* _EXERCISE GOAL_:
Only the lines in the entries below from the line with "BWBSV Newsletter" to the line with "夢見吃哈密瓜的 9 個夢境解釋：夢見分發瓜", both included, belong in the answer, transcribed exactly and without pictures.

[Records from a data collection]
--- START ---

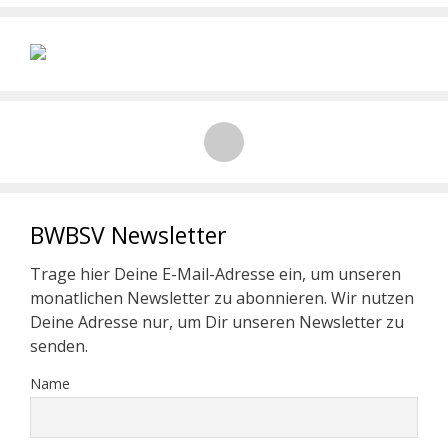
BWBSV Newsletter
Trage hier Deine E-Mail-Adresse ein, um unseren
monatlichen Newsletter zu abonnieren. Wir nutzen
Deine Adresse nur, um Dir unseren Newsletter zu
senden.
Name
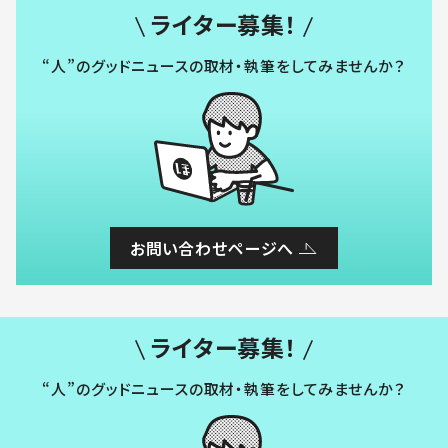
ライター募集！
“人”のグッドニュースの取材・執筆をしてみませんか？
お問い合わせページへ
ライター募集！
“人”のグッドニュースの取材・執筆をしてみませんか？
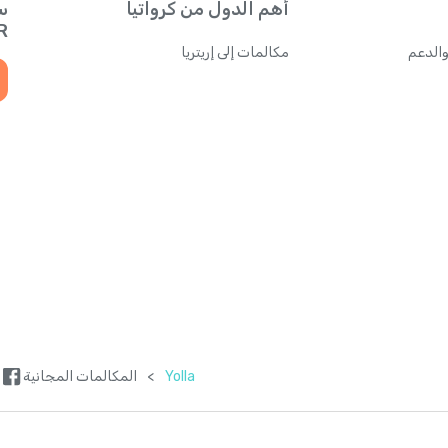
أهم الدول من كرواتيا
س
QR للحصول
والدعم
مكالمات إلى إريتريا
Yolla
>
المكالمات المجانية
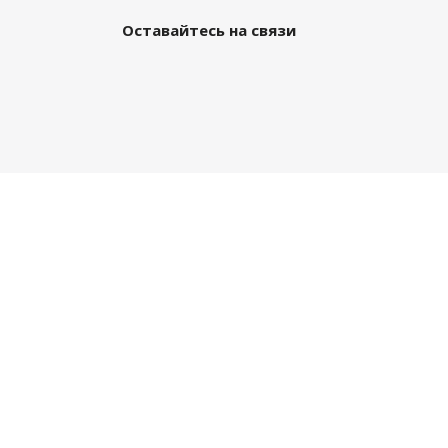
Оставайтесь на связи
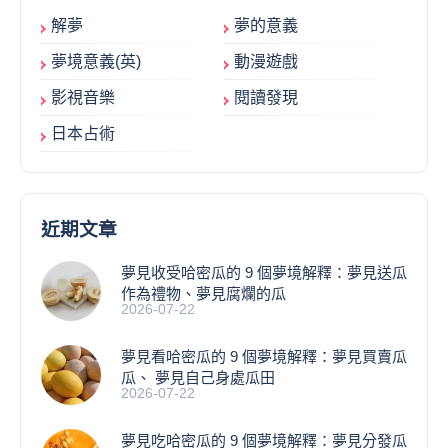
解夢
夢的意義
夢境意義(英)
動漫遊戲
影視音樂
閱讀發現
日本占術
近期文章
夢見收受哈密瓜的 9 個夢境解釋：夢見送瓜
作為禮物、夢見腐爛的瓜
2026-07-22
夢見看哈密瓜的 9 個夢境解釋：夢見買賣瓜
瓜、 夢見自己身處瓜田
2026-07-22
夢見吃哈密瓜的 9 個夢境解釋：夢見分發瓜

--- END ---
--- START ---

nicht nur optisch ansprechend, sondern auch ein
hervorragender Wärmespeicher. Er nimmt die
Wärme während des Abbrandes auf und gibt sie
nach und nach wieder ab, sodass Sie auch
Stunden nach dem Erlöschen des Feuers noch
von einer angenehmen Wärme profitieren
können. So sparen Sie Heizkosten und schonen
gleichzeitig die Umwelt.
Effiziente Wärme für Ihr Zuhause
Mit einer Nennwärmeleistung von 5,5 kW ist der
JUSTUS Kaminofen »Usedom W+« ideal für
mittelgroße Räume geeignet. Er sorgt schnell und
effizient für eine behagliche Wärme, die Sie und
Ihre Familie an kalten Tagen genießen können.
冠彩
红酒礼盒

--- END ---
--- START ---

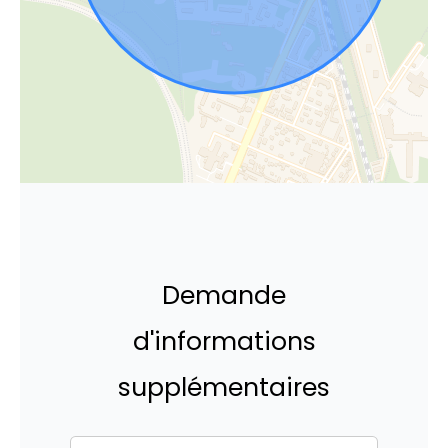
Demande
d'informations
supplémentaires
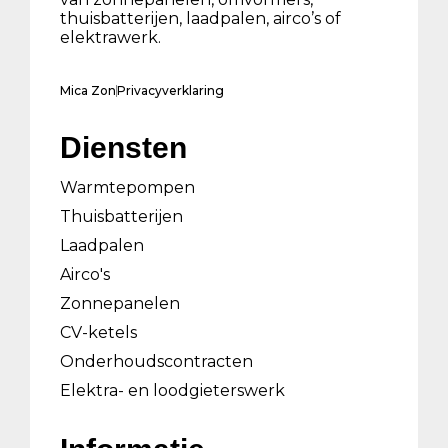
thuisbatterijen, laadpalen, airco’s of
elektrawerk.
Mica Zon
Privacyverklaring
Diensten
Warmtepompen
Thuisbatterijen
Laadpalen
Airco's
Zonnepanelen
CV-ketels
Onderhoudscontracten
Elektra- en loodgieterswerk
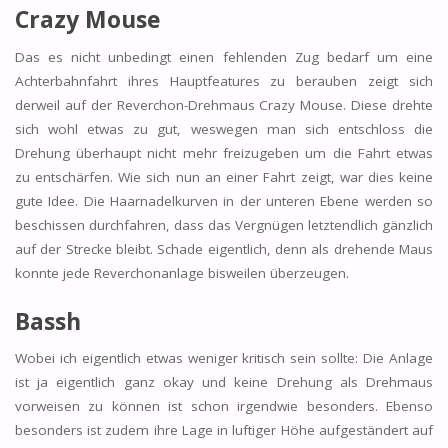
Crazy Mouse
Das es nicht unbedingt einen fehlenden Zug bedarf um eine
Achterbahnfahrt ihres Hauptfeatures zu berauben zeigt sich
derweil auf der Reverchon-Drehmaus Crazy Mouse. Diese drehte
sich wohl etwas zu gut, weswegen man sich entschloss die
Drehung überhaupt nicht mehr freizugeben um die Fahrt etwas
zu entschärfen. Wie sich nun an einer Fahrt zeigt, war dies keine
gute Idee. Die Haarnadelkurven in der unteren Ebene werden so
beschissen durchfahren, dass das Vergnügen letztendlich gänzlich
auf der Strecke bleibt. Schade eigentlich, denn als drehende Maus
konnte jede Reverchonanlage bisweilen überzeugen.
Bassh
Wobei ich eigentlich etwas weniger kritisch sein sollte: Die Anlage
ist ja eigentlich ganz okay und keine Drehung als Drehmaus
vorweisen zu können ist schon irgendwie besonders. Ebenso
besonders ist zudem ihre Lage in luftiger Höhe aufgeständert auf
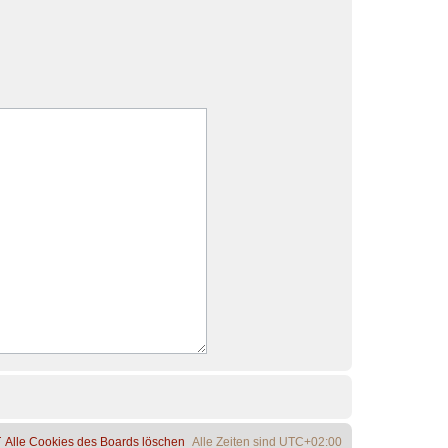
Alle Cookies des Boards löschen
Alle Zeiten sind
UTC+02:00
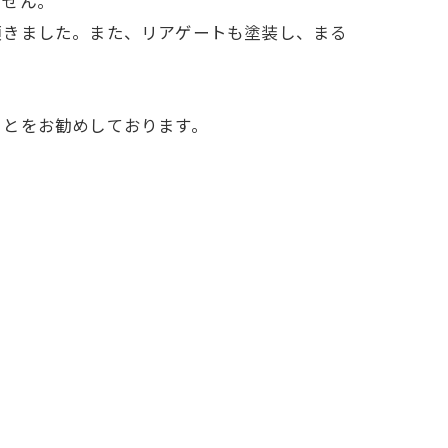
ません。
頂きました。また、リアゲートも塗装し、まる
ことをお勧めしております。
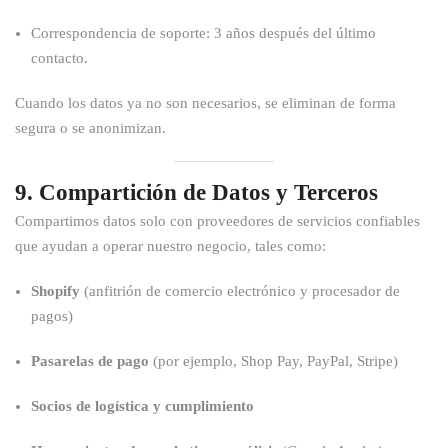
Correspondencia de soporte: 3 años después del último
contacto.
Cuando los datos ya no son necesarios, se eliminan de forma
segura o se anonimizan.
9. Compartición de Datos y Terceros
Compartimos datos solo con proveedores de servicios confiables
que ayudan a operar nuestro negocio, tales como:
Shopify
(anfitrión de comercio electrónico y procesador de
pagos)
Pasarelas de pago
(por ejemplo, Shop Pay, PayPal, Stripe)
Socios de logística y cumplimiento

--- END ---

* _SOLVED PROBLEM_:
BWBSV Newsletter
Trage hier Deine E-Mail-Adresse ein, um unseren
monatlichen Newsletter zu abonnieren. Wir nutzen
Deine Adresse nur, um Dir unseren Newsletter zu
senden.
Name
ライター募集！
“人”のグッドニュースの取材・執筆をしてみませんか？
お問い合わせページへ
ライター募集！
“人”のグッドニュースの取材・執筆をしてみませんか？
أهم الدول من كرواتيا
س
QR للحصول
والدعم
مكالمات إلى إريتريا
Yolla
>
المكالمات المجانية
Оставайтесь на связи
解夢
夢的意義
夢境意義(英)
動漫遊戲
影視音樂
閱讀發現
日本占術
近期文章
夢見收受哈密瓜的 9 個夢境解釋：夢見送瓜
作為禮物、夢見腐爛的瓜
2026-07-22
夢見看哈密瓜的 9 個夢境解釋：夢見買賣瓜
瓜、 夢見自己身處瓜田
2026-07-22
夢見吃哈密瓜的 9 個夢境解釋：夢見分發瓜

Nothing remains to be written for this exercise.